Sega Sammy Sees Net Loss, Revenue Drop
Sega's parent company Sega Sammy saw growth in its consumer software operations in North America and Europe, but that trend couldn't stop the economic uncertainty that plagued Japanese operations and drove the company to losses and decreased revenue this
Sega parent company Sega Sammy reported less-than-stellar results for the fiscal year that ended March 31, 2008, posting falling revenues and a significant income drop that ended up as a net loss. Yearly revenues were down 13.1 percent year-over-year to 458.98 billion yen (US $4.45 billion), while the company ran a net loss of 52.47 billion yen (US $509.06 million) down from last fiscal year's net profits of 43.46 billion yen (US $421.65 million). Sega Sammy's consumer software division fared better, but still took net losses.
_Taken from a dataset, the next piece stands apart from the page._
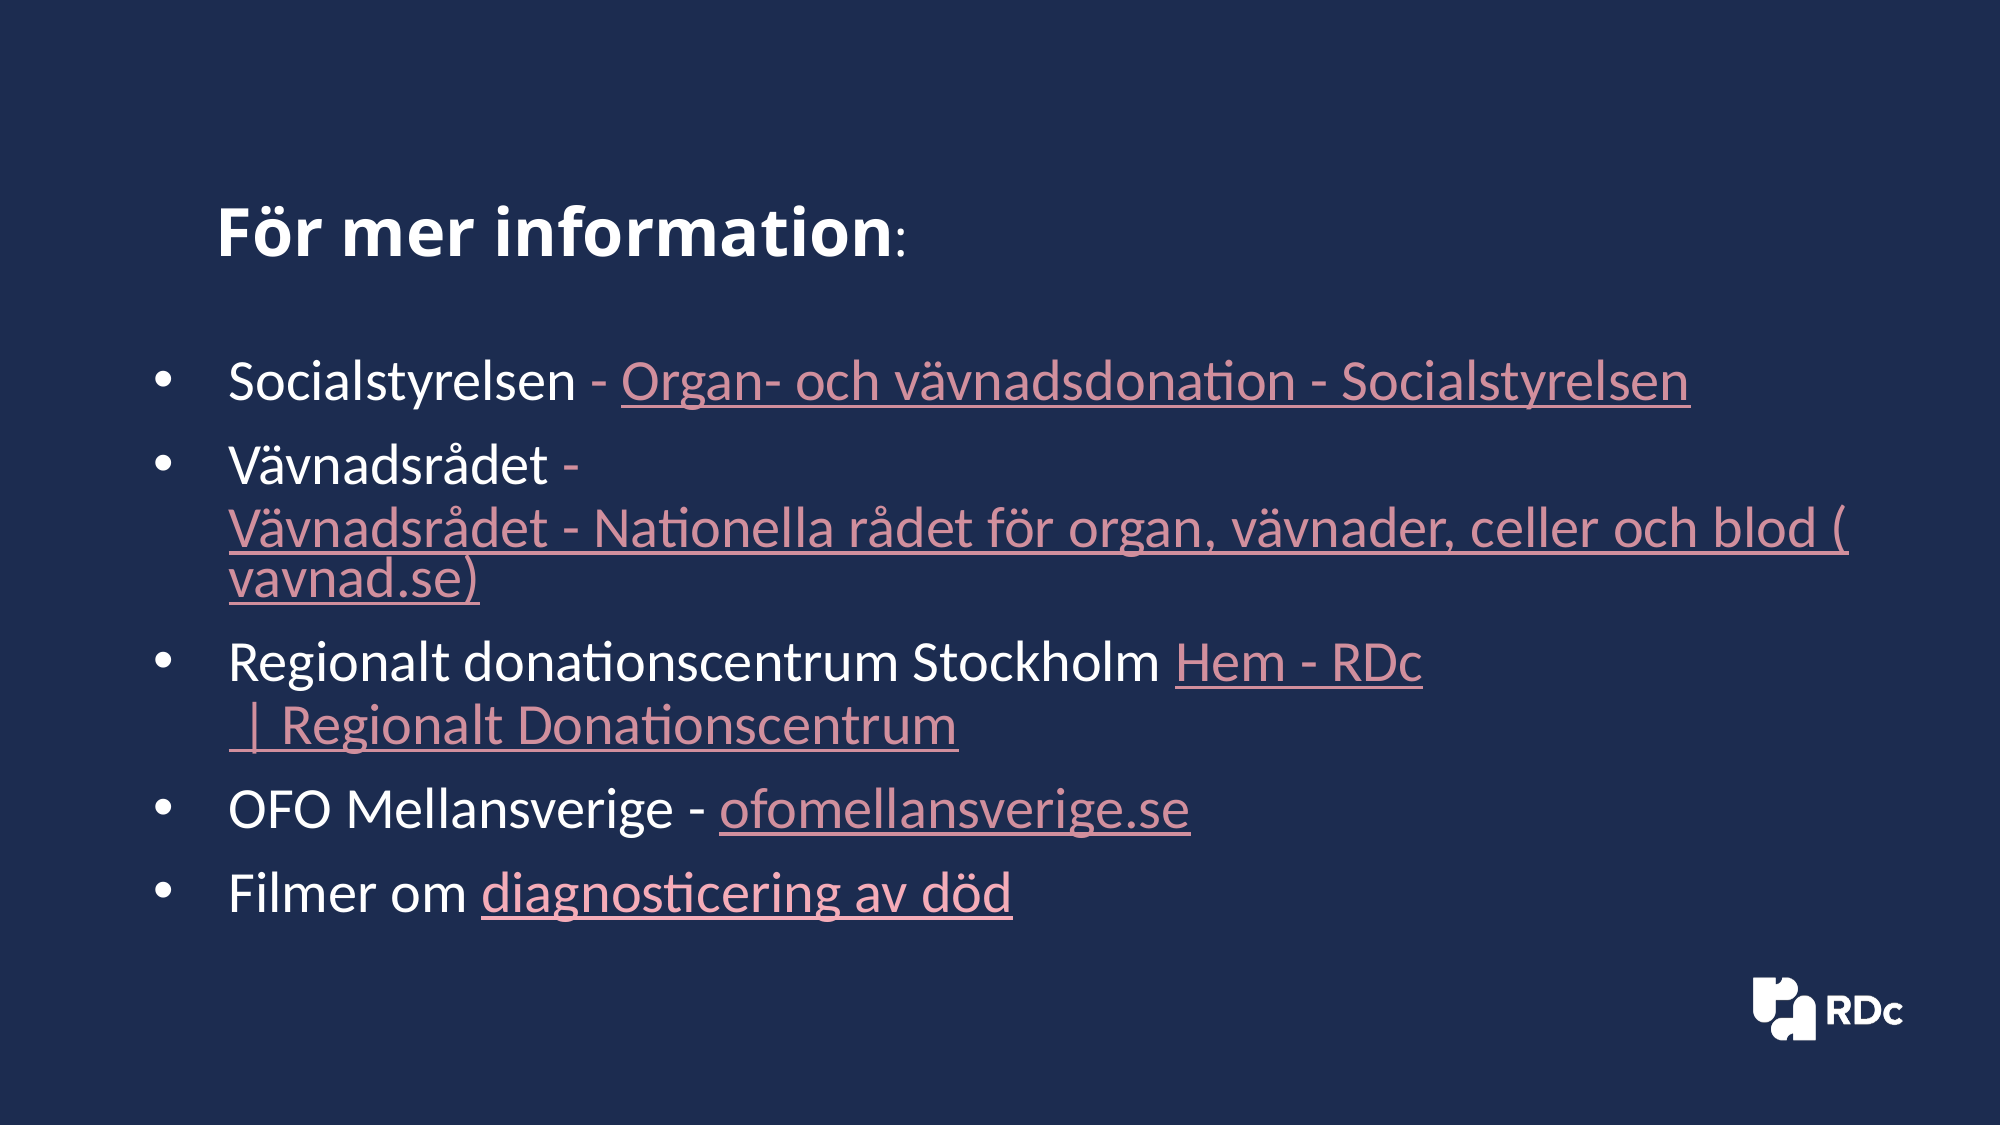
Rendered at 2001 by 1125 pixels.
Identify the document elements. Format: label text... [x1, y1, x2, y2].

title För mer information: [200, 125, 1926, 344]
list Socialstyrelsen - Organ- och vävnadsdonation - Socialstyrelsen Vävnadsrådet - Vävnadsrådet - Nationella rådet för organ, vävnader, celler och blod (vavnad.se) Regionalt donationscentrum Stockholm Hem - RDc | Regionalt Donationscentrum OFO Mellansverige - ofomellansverige.se Filmer om diagnosticering av död [138, 343, 1873, 1012]
picture [1732, 964, 1924, 1054]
Revenues in that segment were up 18.7 percent year-over-year to 142.3 billion yen (US $1.38 billion) with net losses of $5.99 billion yen (US $58.11 million), down from last year's profit of 1.7 billion yen (US $16.49 million). Overseas markets such as North America and Europe were cited as seeing growth in consumer software, contributing to the increased revenues, but that growth was slowed by a decrease in sales in the Japanese market. Mario & Sonic at the Olympic Games was singled out as a strong oversees performer, while Ryu Ga Gotoku Kenzan! (Yakuza 3) was less enthusiastically said to have "achieved a measure of popularity" in Japan. The company pegged many of its troubles on uncertainty during the second half of its fiscal year, as the Japanese market suffered from economic shockwaves originated by the United States' sub-prime mortgage crisis and other economic woes. That uncertainty played out as weakness in the Pachinko business - Sega Sammy's core enterprise.